Our Readers' Opinions
February 24, 2017
Government borrowing

by CI Martin

A critical issue underlying this year’s budget is deficit financing. Deficit financing simply means the Government is spending more than the revenue it is able to raise. It is, therefore, borrowing. Whether this is good or bad depends on three factors: the amount that is being borrowed, the purpose for which it is being borrowed and the sources from which the loans come.

A rich country can afford to borrow more than a poor one. Absolute figures are, therefore, meaningless, so that borrowings are usually expressed as a percentage of a country’s total income, that is, its GDP.

Seventy per cent is regarded as a prudent figure. The ECCB has set the ambitious target of 60 per cent for OECS territories. These are not hard and fast rules. There are sound economies with high debt ratios, for example, Japan 228 per cent, Singapore 111 per cent and the UK 84 per cent. SVG is about 80 per cent. We have to ensure that the debt does not become too large and its servicing takes up so much revenue that there is not enough left to, for instance, maintain the roads.

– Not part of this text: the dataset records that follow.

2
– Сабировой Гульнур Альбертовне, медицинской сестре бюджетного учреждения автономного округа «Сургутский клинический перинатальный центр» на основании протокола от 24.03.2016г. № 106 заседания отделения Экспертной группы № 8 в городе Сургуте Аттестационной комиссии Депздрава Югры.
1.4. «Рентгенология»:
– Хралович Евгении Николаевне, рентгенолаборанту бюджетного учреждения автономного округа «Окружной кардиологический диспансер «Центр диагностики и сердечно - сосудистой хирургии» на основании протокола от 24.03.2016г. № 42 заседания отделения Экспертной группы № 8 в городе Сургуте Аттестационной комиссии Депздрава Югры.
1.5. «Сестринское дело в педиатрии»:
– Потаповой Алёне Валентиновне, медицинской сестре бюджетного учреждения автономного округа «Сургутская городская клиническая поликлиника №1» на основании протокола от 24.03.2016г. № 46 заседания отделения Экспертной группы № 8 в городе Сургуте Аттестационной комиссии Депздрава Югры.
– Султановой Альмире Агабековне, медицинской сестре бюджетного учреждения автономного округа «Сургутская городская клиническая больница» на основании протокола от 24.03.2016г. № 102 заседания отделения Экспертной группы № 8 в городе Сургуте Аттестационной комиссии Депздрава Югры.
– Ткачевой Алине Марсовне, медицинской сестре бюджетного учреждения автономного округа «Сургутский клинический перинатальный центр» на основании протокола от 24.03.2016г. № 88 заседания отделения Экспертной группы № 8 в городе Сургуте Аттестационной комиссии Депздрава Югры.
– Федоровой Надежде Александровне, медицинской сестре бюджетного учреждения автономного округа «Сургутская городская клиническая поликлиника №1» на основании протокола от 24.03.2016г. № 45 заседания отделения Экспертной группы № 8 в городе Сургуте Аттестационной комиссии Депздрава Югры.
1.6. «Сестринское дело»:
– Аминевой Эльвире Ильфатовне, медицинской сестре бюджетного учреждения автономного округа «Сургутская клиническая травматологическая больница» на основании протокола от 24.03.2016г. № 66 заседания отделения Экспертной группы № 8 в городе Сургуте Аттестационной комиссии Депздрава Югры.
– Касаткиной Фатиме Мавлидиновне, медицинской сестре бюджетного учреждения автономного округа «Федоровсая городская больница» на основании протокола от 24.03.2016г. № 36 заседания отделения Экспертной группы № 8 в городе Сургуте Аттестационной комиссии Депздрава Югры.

We turn now to the purposes for which the loans are used. If a Government borrows and uses the money to pay public servants who then do not work and help to make the economy function more efficiently, this could make the fiscal situation worse.The Government now has to borrow more to continue to pay those public servants and to service the debts it has incurred to hire them. This is probably why the IMF has suggested that the Government make an effort to contain the public sector wage-bill. It is clear from the Budget Debate that both Government and Opposition are fully cognizant of the problem. In his winding up, the Prime Minister discussed extensively the educated police recruit.The ever-watchful Camillo ruminated about us becoming perennial beggars who eventually get snubbed.

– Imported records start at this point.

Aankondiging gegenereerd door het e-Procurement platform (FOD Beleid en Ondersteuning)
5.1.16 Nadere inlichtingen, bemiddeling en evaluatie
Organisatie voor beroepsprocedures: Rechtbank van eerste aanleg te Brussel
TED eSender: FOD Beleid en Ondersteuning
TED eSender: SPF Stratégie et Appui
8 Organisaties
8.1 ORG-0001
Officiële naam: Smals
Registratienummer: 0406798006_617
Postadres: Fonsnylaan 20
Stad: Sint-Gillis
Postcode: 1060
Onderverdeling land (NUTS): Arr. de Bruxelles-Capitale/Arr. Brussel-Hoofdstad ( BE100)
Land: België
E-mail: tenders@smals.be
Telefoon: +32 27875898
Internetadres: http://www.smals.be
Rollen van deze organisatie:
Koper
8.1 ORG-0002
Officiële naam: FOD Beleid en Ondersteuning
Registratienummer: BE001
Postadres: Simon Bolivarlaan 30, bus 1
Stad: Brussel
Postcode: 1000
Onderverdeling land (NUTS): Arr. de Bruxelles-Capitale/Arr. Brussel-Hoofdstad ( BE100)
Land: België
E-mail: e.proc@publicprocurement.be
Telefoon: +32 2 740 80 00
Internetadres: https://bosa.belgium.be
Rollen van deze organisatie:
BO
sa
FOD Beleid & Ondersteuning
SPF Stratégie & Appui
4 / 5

On the contrary, if the loans are used to establish roads, ports, airports and power plants, then this is regarded as very sound. The economy is being made ready to grow. Our debt profile shows that some 50 per cent of the loans has been spent on these items. The results are not difficult to observe. Our new airport, for instance, impacts on the economy not once, but twice, in the construction phase and in the operation phase. During construction people were employed, trucks hired and goods bought. The project enabled us to more easily cope with the recession. Common sense alone would suggest that the constructing of such a large project in an economy as small as ours would have immediate economic benefits. This sort of strategy was promulgated nearly 100 years ago by Lord Keynes, the greatest economist of all time, who used it to get the world out of the Great Depression. In the operation phase, we look forward to increases in tourism, agricultural exports and remittances. These benefits are, by their very nature, more for the long run than those for construction. It does not mean AIA is more important than IADC.

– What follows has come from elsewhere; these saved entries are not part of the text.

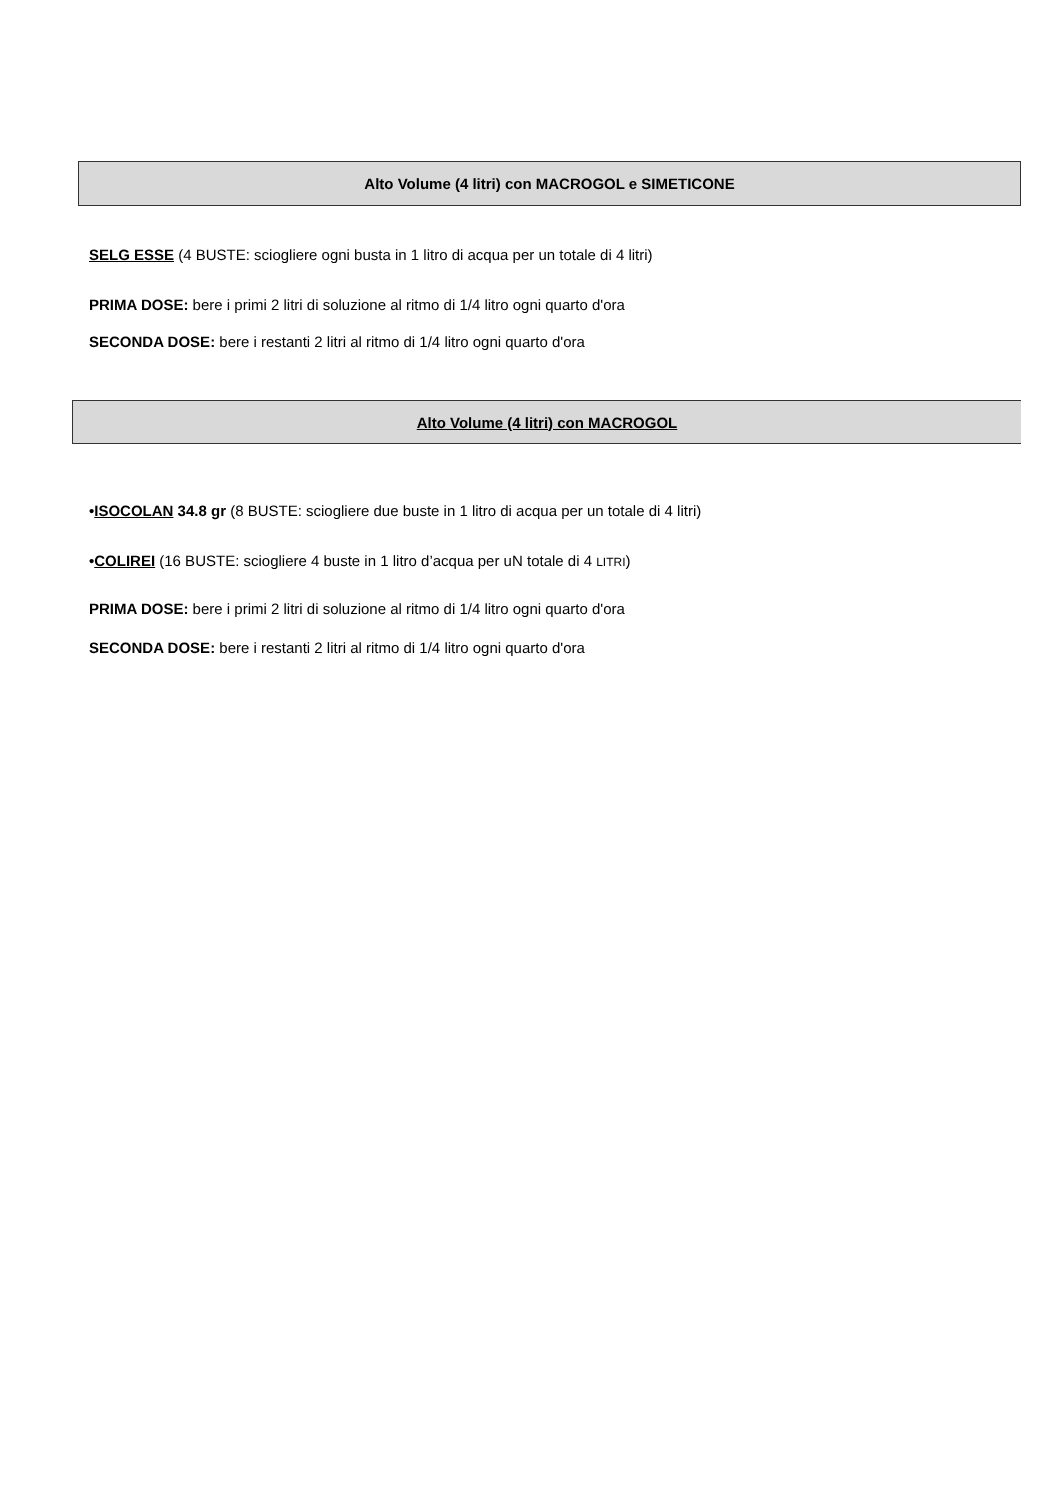Alto Volume (4 litri) con MACROGOL e SIMETICONE
SELG ESSE (4 BUSTE: sciogliere ogni busta in 1 litro di acqua per un totale di 4 litri)
PRIMA DOSE: bere i primi 2 litri di soluzione al ritmo di 1/4 litro ogni quarto d'ora
SECONDA DOSE: bere i restanti 2 litri al ritmo di 1/4 litro ogni quarto d'ora
Alto Volume (4 litri) con MACROGOL
•ISOCOLAN 34.8 gr (8 BUSTE: sciogliere due buste in 1 litro di acqua per un totale di 4 litri)
•COLIREI (16 BUSTE: sciogliere 4 buste in 1 litro d’acqua per uN totale di 4 LITRI)
PRIMA DOSE: bere i primi 2 litri di soluzione al ritmo di 1/4 litro ogni quarto d'ora
SECONDA DOSE: bere i restanti 2 litri al ritmo di 1/4 litro ogni quarto d'ora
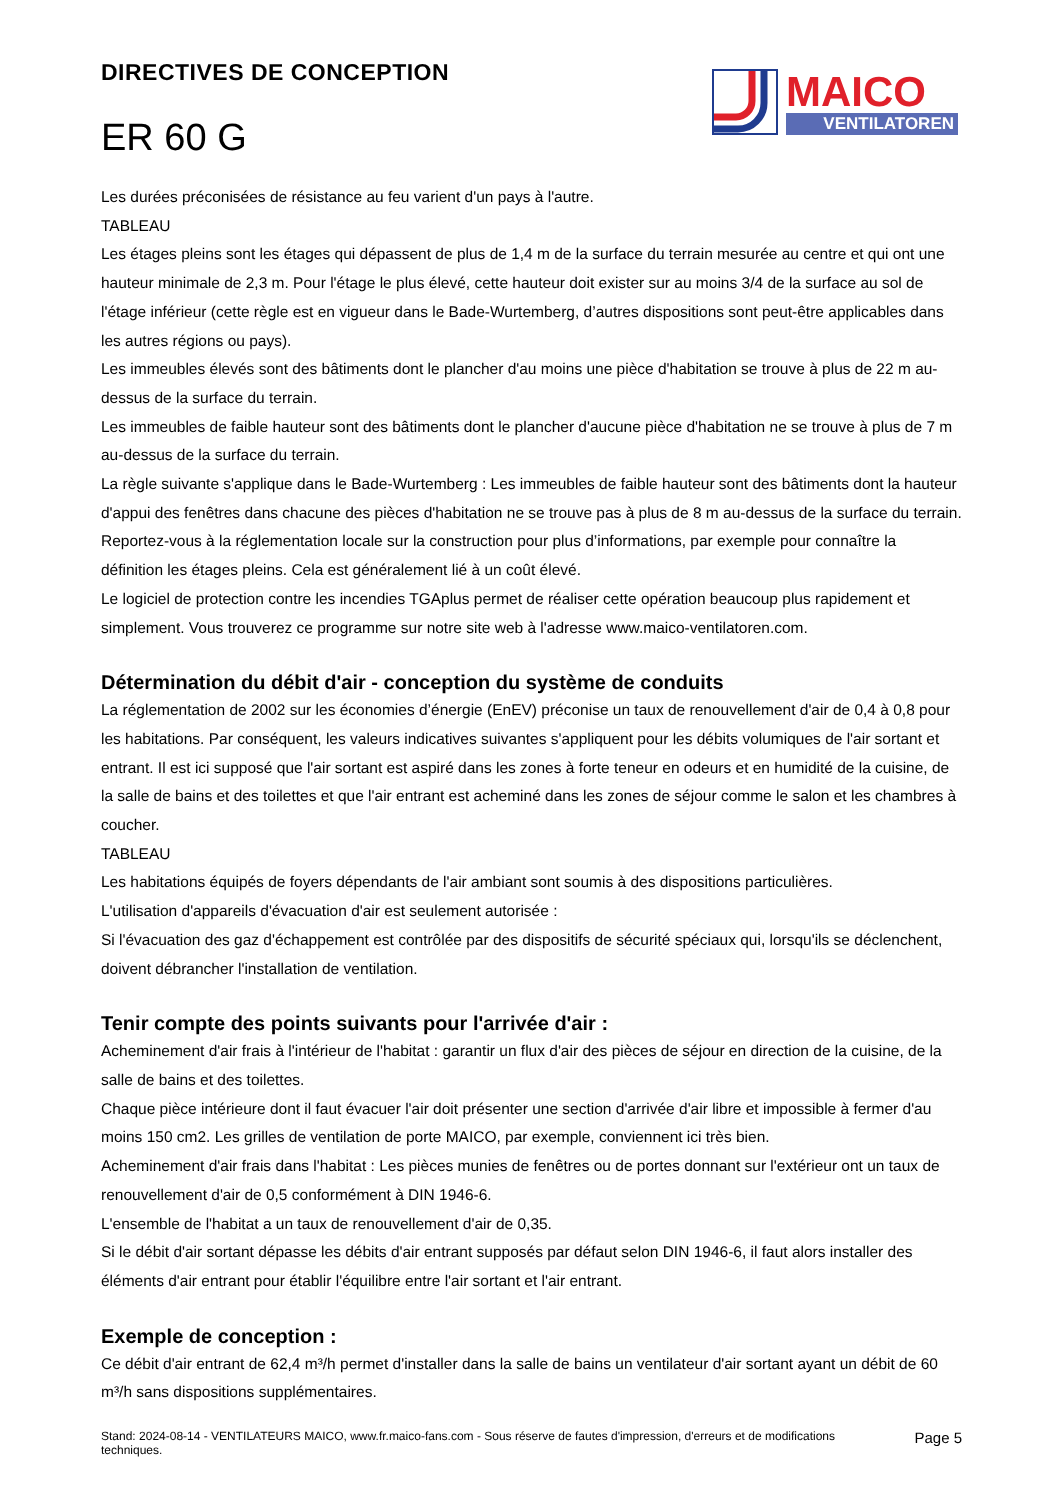DIRECTIVES DE CONCEPTION
ER 60 G
MAICO
VENTILATOREN
Les durées préconisées de résistance au feu varient d'un pays à l'autre.
TABLEAU
Les étages pleins sont les étages qui dépassent de plus de 1,4 m de la surface du terrain mesurée au centre et qui ont une hauteur minimale de 2,3 m. Pour l'étage le plus élevé, cette hauteur doit exister sur au moins 3/4 de la surface au sol de l'étage inférieur (cette règle est en vigueur dans le Bade-Wurtemberg, d’autres dispositions sont peut-être applicables dans les autres régions ou pays).
Les immeubles élevés sont des bâtiments dont le plancher d'au moins une pièce d'habitation se trouve à plus de 22 m au-dessus de la surface du terrain.
Les immeubles de faible hauteur sont des bâtiments dont le plancher d'aucune pièce d'habitation ne se trouve à plus de 7 m au-dessus de la surface du terrain.
La règle suivante s'applique dans le Bade-Wurtemberg : Les immeubles de faible hauteur sont des bâtiments dont la hauteur d'appui des fenêtres dans chacune des pièces d'habitation ne se trouve pas à plus de 8 m au-dessus de la surface du terrain.
Reportez-vous à la réglementation locale sur la construction pour plus d’informations, par exemple pour connaître la définition les étages pleins. Cela est généralement lié à un coût élevé.
Le logiciel de protection contre les incendies TGAplus permet de réaliser cette opération beaucoup plus rapidement et simplement. Vous trouverez ce programme sur notre site web à l'adresse www.maico-ventilatoren.com.
Détermination du débit d'air - conception du système de conduits
La réglementation de 2002 sur les économies d’énergie (EnEV) préconise un taux de renouvellement d'air de 0,4 à 0,8 pour les habitations. Par conséquent, les valeurs indicatives suivantes s'appliquent pour les débits volumiques de l'air sortant et entrant. Il est ici supposé que l'air sortant est aspiré dans les zones à forte teneur en odeurs et en humidité de la cuisine, de la salle de bains et des toilettes et que l'air entrant est acheminé dans les zones de séjour comme le salon et les chambres à coucher.
TABLEAU
Les habitations équipés de foyers dépendants de l'air ambiant sont soumis à des dispositions particulières.
L'utilisation d'appareils d'évacuation d'air est seulement autorisée :
Si l'évacuation des gaz d'échappement est contrôlée par des dispositifs de sécurité spéciaux qui, lorsqu'ils se déclenchent, doivent débrancher l'installation de ventilation.
Tenir compte des points suivants pour l'arrivée d'air :
Acheminement d'air frais à l'intérieur de l'habitat : garantir un flux d'air des pièces de séjour en direction de la cuisine, de la salle de bains et des toilettes.
Chaque pièce intérieure dont il faut évacuer l'air doit présenter une section d'arrivée d'air libre et impossible à fermer d'au moins 150 cm2. Les grilles de ventilation de porte MAICO, par exemple, conviennent ici très bien.
Acheminement d'air frais dans l'habitat : Les pièces munies de fenêtres ou de portes donnant sur l'extérieur ont un taux de renouvellement d'air de 0,5 conformément à DIN 1946-6.
L'ensemble de l'habitat a un taux de renouvellement d'air de 0,35.
Si le débit d'air sortant dépasse les débits d'air entrant supposés par défaut selon DIN 1946-6, il faut alors installer des éléments d'air entrant pour établir l'équilibre entre l'air sortant et l'air entrant.
Exemple de conception :
Ce débit d'air entrant de 62,4 m³/h permet d'installer dans la salle de bains un ventilateur d'air sortant ayant un débit de 60 m³/h sans dispositions supplémentaires.
Stand: 2024-08-14 - VENTILATEURS MAICO, www.fr.maico-fans.com - Sous réserve de fautes d'impression, d'erreurs et de modifications
techniques.
Page 5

Finally, we come to our lenders. A distinction is usually made between loans from local sources and those from abroad. One reason for this is that it is often easier to deal with local loans. You can borrow from the NIS to pay NIS. It is called rolling over. If you borrow from international organizations, such as investment banks and mutual funds, it is not so easy to do so. They can get very nasty. Fortunately, our foreign loans are from organizations and countries that have set out to help us develop. They include the Caribbean Developent Bank (CDB), Venezuela and Taiwan. Indeed, CDB, our biggest lender, was set up specifically to help the small islands. From the very outset of the Caribbean integration process, we all recognized that it was the big territories who would benefit most. Hence the CDB was one of the instruments which was created to, among other things, help us keep up. The Bank is doing its job.

While we must be very careful about our public debt, we need not be scared.